Aziz, Sıddık Kardeşim Ve Hizmet-i Kur’âniyede Hakîkatlı Bir Arkadaşım Re’fet Bey!
Bu def’a istinsah ettiğiniz risâleler çok güzel olmuştur. Senin gayret ve samimiyet ve ciddiyetini bana gösterdiler ve Re’fet tenbel değildir, isbat ettiler. Onları tashih edip göndermiştim. Sonra işittim ki, getiren adam İslâmköyü’nde bırakmış. Otuz Birinci Mektub’un Üçüncü, Dördüncü Lem’alarını yazmağa vakit bulamadım. Korkuyorum ki onların da sırrı gibi, mevsimi geçerek sonra güzel yazılmamış olsun. İnşâallah sizlerin iştiyâkı beni çalıştıracak. Fakat bu şuhûr-u selâse çok kıymetdardır; Leyle-i Kadr’in sırrıyla seksen sene bir ömrü kazandıracak bir vakitte, en iyi, en efdal şeylerle meşgul olmak lâzım geliyor. İnşâallah Kur’ân’a âid mesâille iştigal, bir nevi ma’nevî mütefekkirane Kur’ân okumak hükmündedir. Hem ibâdet, hem ilim, hem marifet, hem tefekkür, hem kıraat-ı Kur’ân ma’naları risâlelerin istinsah ve mütalâalarında vardır i’tikâdındayız. Zâten bu ciheti siz takdir etmişsiniz.

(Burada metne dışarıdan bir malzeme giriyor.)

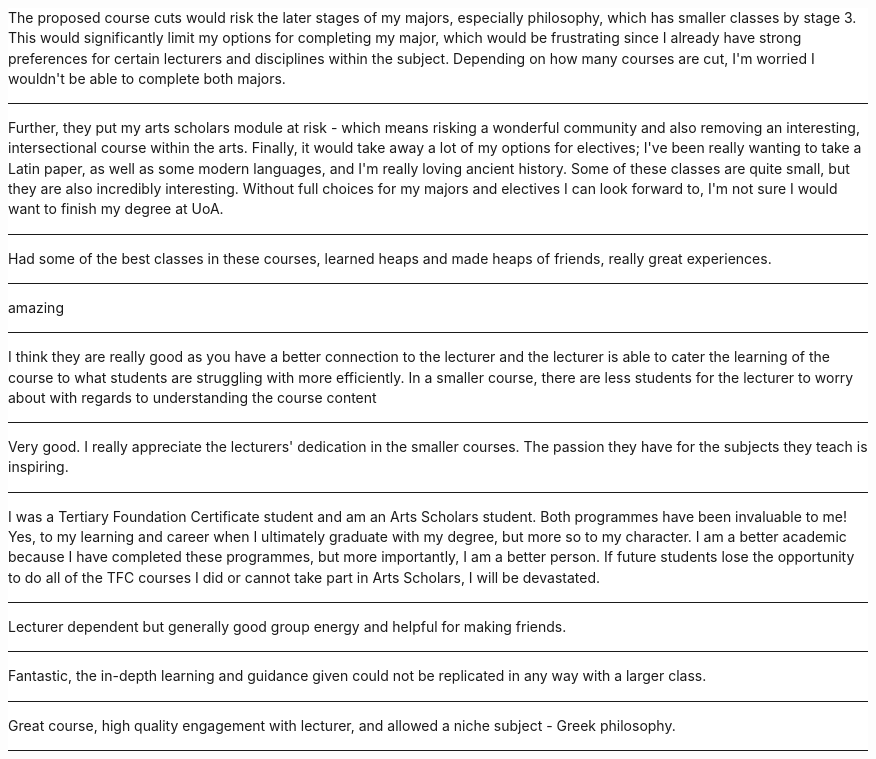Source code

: 
The proposed course cuts would risk the later stages of my majors, especially philosophy, which has smaller classes by stage 3. This would significantly limit my options for completing my major, which would be frustrating since I already have strong preferences for certain lecturers and disciplines within the subject. Depending on how many courses are cut, I'm worried I wouldn't be able to complete both majors.

---

Further, they put my arts scholars module at risk - which means risking a wonderful community and also removing an interesting, intersectional course within the arts.  Finally, it would take away a lot of my options for electives; I've been really wanting to take a Latin paper, as well as some modern languages, and I'm really loving ancient history. Some of these classes are quite small, but they are also incredibly interesting. Without full choices for my majors and electives I can look forward to, I'm not sure I would want to finish my degree at UoA.

---

Had some of the best classes in these courses, learned heaps and made heaps of friends, really great experiences.

---

amazing

---

I think they are really good as you have a better connection to the lecturer and the lecturer is able to cater the learning of the course to what students are struggling with more efficiently. In a smaller course, there are less students for the lecturer to worry about with regards to understanding the course content

---

Very good. I really appreciate the lecturers' dedication in the smaller courses. The passion they have for the subjects they teach is inspiring.

---

I was a Tertiary Foundation Certificate student and am an Arts Scholars student. Both programmes have been invaluable to me! Yes, to my learning and career when I ultimately graduate with my degree, but more so to my character. I am a better academic because I have completed these programmes, but more importantly, I am a better person. If future students lose the opportunity to do all of the TFC courses I did or cannot take part in Arts Scholars, I will be devastated.

---

Lecturer dependent but generally good group energy and helpful for making friends.

---

Fantastic, the in-depth learning and guidance given could not be replicated in any way with a larger class.

---

Great course, high quality engagement with lecturer, and allowed a niche subject - Greek philosophy.

---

Mu’cizat-ı Ahmediye’yi sizin için yazdırdım, tekmil oldu. Fakat başka bir nüsha ona göre yazdırmak lâzım olduğu için muvakkaten burada kalacak. Senin mektubunda Hâfız Sezâi bizimle ciddî alâkadar olduğunu gösteriyor. Ben bir zaman idi, Ağros’lu Zekâi gibi samimî, hararetli Isparta’da yeni bir kardeşimiz bulunacak, vicdânen hissediyordum. İnşâallah bu Sezâi, o olacak. Ben onu işittiğim vakit, hissettiğim şahıs tevehhüm ettim. Eğer tasavvurum gibi ise zâten iyi, olmasa öyle olmağa çalışsın. Eğer Zekâi nasıl adamdır merak ederse, Yirmi Yedinci Mektub’un fıkralarında Zekâi’nin mâhiyetini ve ne derece samimî olduğunu gösterir fıkraları var, baksın.
Kayınpederin Hacı İbrahim Efendi’ye çok selâm ediyorum. O zâtı ciddî bir âhiret kardeşi telakki etmişim. İnşâallah senin bu yeni gayret ve sa’yinden o da hissedardır.
Bedreddin’in küçüklüğüyle beraber, büyük talebeler dâiresine dâhil etmişim. O, küçüklerin büyüğüdür. Ve inşâallah Cenâb-ı Hak onun emsâlini çoğaltsın. Bedreddin’in vâlidesine duâ ediyorum. Elbette Bedreddin’in hüsn-ü terbiyesinde en mühim hisse onundur. Çünkü, onun en birinci üstadı odur.
Bekir Ağa, Lütfü Efendi, Hâfız Ahmed, Sezai gibi kardeşlere selâm ediyorum.